DIRECTIONS FOR THIS TASK: For this exercise, reproduce the records exactly as they stand and do not carry any images over.

Dataset items:
====================
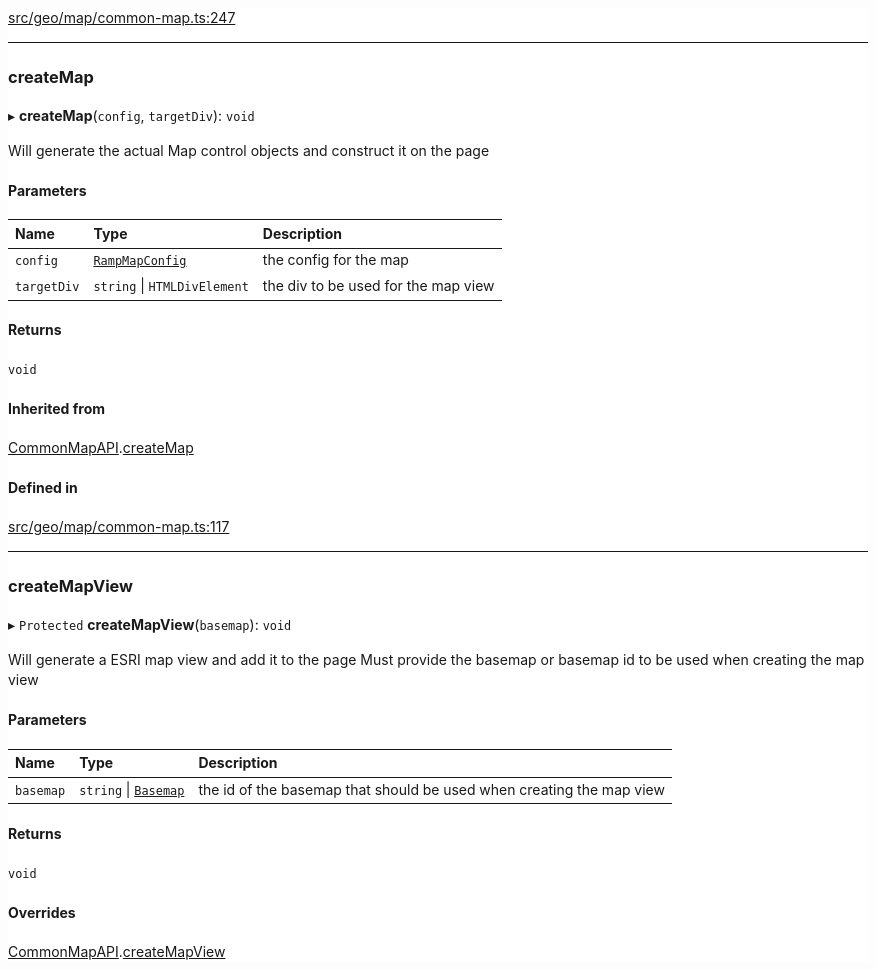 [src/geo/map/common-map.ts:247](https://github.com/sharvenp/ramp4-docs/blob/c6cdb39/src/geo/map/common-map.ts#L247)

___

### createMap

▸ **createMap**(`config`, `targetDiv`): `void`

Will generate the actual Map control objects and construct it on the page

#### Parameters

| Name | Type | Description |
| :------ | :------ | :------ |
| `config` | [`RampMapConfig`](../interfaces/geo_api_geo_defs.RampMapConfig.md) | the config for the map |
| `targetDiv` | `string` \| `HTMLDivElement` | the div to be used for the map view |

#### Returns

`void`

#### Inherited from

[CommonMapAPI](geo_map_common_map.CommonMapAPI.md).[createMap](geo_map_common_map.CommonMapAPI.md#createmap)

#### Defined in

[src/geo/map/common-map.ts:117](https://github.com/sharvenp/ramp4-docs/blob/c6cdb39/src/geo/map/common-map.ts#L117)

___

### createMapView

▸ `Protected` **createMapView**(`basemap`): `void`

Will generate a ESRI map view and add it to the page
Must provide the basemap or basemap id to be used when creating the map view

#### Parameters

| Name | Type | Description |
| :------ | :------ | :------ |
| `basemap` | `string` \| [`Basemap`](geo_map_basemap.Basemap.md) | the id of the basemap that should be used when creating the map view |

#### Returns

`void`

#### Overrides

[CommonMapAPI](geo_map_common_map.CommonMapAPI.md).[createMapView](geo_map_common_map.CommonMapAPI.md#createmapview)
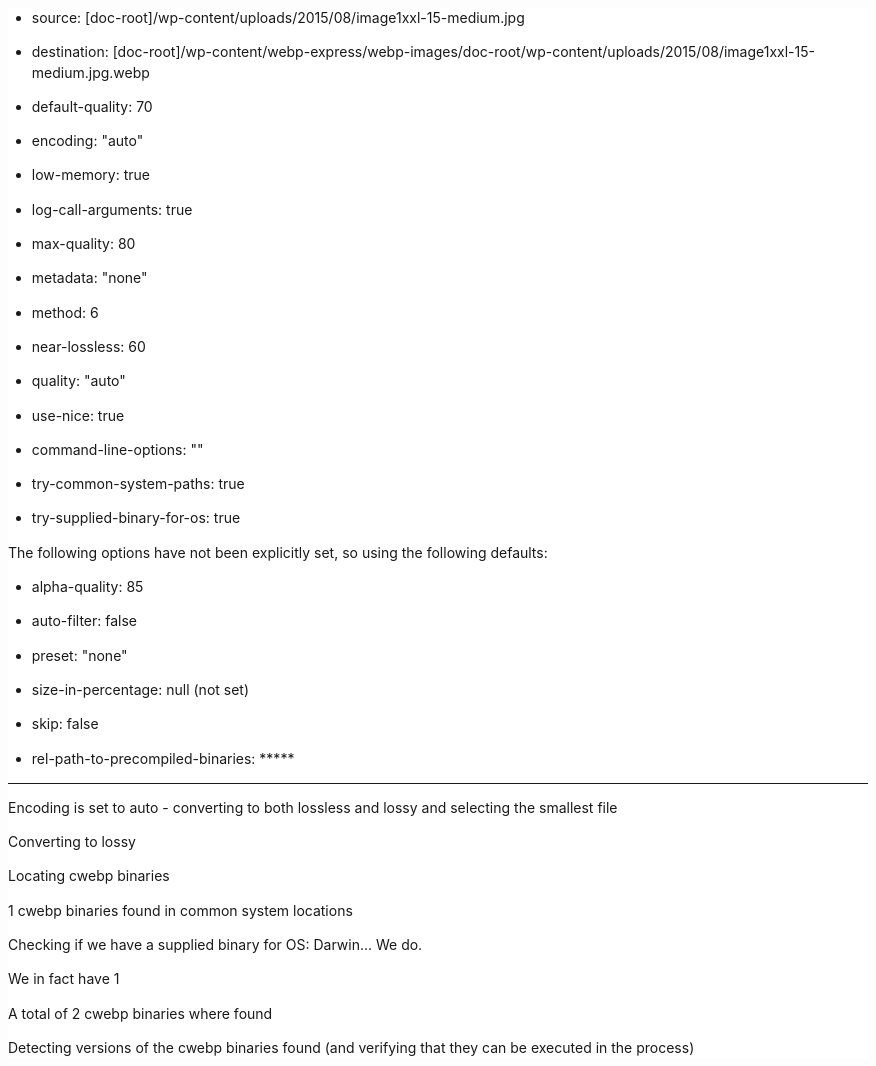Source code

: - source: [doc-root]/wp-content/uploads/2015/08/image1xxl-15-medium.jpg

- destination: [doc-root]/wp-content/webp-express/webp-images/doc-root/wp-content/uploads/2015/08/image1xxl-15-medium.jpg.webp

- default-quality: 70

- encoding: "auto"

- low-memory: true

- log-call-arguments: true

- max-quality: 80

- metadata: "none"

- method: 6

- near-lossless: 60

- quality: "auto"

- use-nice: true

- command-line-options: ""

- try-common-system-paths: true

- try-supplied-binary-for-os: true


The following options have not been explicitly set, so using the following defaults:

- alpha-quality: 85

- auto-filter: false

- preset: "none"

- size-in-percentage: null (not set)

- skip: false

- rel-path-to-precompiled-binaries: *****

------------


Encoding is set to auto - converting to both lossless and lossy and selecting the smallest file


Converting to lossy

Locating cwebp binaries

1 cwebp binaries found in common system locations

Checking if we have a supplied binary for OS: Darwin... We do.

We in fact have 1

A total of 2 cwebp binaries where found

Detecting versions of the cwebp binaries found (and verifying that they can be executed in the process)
====================
EXERCISE RESULT:
 [src/geo/map/common-map.ts:247](https://github.com/sharvenp/ramp4-docs/blob/c6cdb39/src/geo/map/common-map.ts#L247)

___

### createMap

▸ **createMap**(`config`, `targetDiv`): `void`

Will generate the actual Map control objects and construct it on the page

#### Parameters

| Name | Type | Description |
| :------ | :------ | :------ |
| `config` | [`RampMapConfig`](../interfaces/geo_api_geo_defs.RampMapConfig.md) | the config for the map |
| `targetDiv` | `string` \| `HTMLDivElement` | the div to be used for the map view |

#### Returns

`void`

#### Inherited from

[CommonMapAPI](geo_map_common_map.CommonMapAPI.md).[createMap](geo_map_common_map.CommonMapAPI.md#createmap)

#### Defined in

[src/geo/map/common-map.ts:117](https://github.com/sharvenp/ramp4-docs/blob/c6cdb39/src/geo/map/common-map.ts#L117)

___

### createMapView

▸ `Protected` **createMapView**(`basemap`): `void`

Will generate a ESRI map view and add it to the page
Must provide the basemap or basemap id to be used when creating the map view

#### Parameters

| Name | Type | Description |
| :------ | :------ | :------ |
| `basemap` | `string` \| [`Basemap`](geo_map_basemap.Basemap.md) | the id of the basemap that should be used when creating the map view |

#### Returns

`void`

#### Overrides

[CommonMapAPI](geo_map_common_map.CommonMapAPI.md).[createMapView](geo_map_common_map.CommonMapAPI.md#createmapview)
Source code

: - source: [doc-root]/wp-content/uploads/2015/08/image1xxl-15-medium.jpg

- destination: [doc-root]/wp-content/webp-express/webp-images/doc-root/wp-content/uploads/2015/08/image1xxl-15-medium.jpg.webp

- default-quality: 70

- encoding: "auto"

- low-memory: true

- log-call-arguments: true

- max-quality: 80

- metadata: "none"

- method: 6

- near-lossless: 60

- quality: "auto"

- use-nice: true

- command-line-options: ""

- try-common-system-paths: true

- try-supplied-binary-for-os: true


The following options have not been explicitly set, so using the following defaults:

- alpha-quality: 85

- auto-filter: false

- preset: "none"

- size-in-percentage: null (not set)

- skip: false

- rel-path-to-precompiled-binaries: *****

------------


Encoding is set to auto - converting to both lossless and lossy and selecting the smallest file


Converting to lossy

Locating cwebp binaries

1 cwebp binaries found in common system locations

Checking if we have a supplied binary for OS: Darwin... We do.

We in fact have 1

A total of 2 cwebp binaries where found

Detecting versions of the cwebp binaries found (and verifying that they can be executed in the process)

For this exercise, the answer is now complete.